== Extract provided ==

Reputation: 1
I am currently struggling with a median split in R studio. I wish to create a new column in my data frame which is a median split of another, however, I do not know how this can be accomplished. Any and all help will be appreciated. this is the code I have previously run:
medianpcr <- median(honourswork$PCR.x)
highmedian <- filter(honourswork, PCR.x <= medianpcr)
lowmedian <- filter(honourswork, PCR.x > medianpcr)
Upvotes: 0
Views: 1557
Reputation: 3083
Let's first create some data:
set.seed(123)
honourswork <- data.frame(PCR.x = rnorm(100))
In dplyr, you might do:
library(tidyverse)

===

# Stated exercise:
In the forum thread about median splits in R, reproduce the passage from "Reputation: 1" to "PCR.x > medianpcr)", swapping "data frame" for "tibble". None of the data is needed for this.

== Entries provided ==

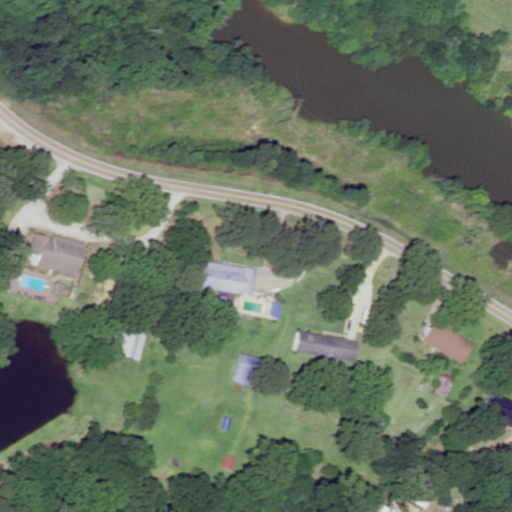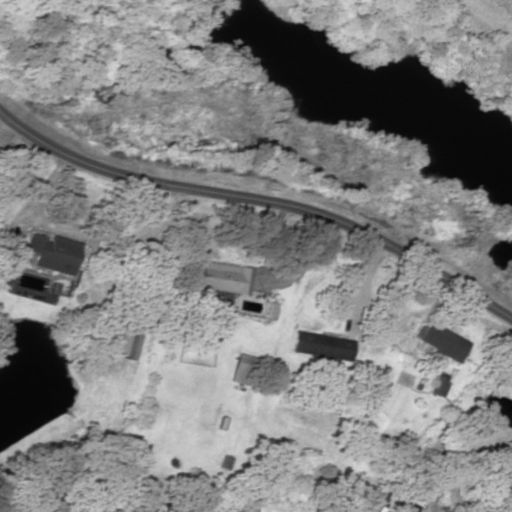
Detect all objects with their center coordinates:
road: (256, 206)
building: (8, 247)
building: (48, 253)
building: (4, 277)
building: (221, 278)
building: (202, 337)
building: (439, 341)
building: (318, 345)
building: (240, 369)
building: (437, 382)
building: (494, 408)
building: (405, 510)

===

# Result:
Reputation: 1
I am currently struggling with a median split in R studio. I wish to create a new column in my tibble which is a median split of another, however, I do not know how this can be accomplished. Any and all help will be appreciated. this is the code I have previously run:
medianpcr <- median(honourswork$PCR.x)
highmedian <- filter(honourswork, PCR.x <= medianpcr)
lowmedian <- filter(honourswork, PCR.x > medianpcr)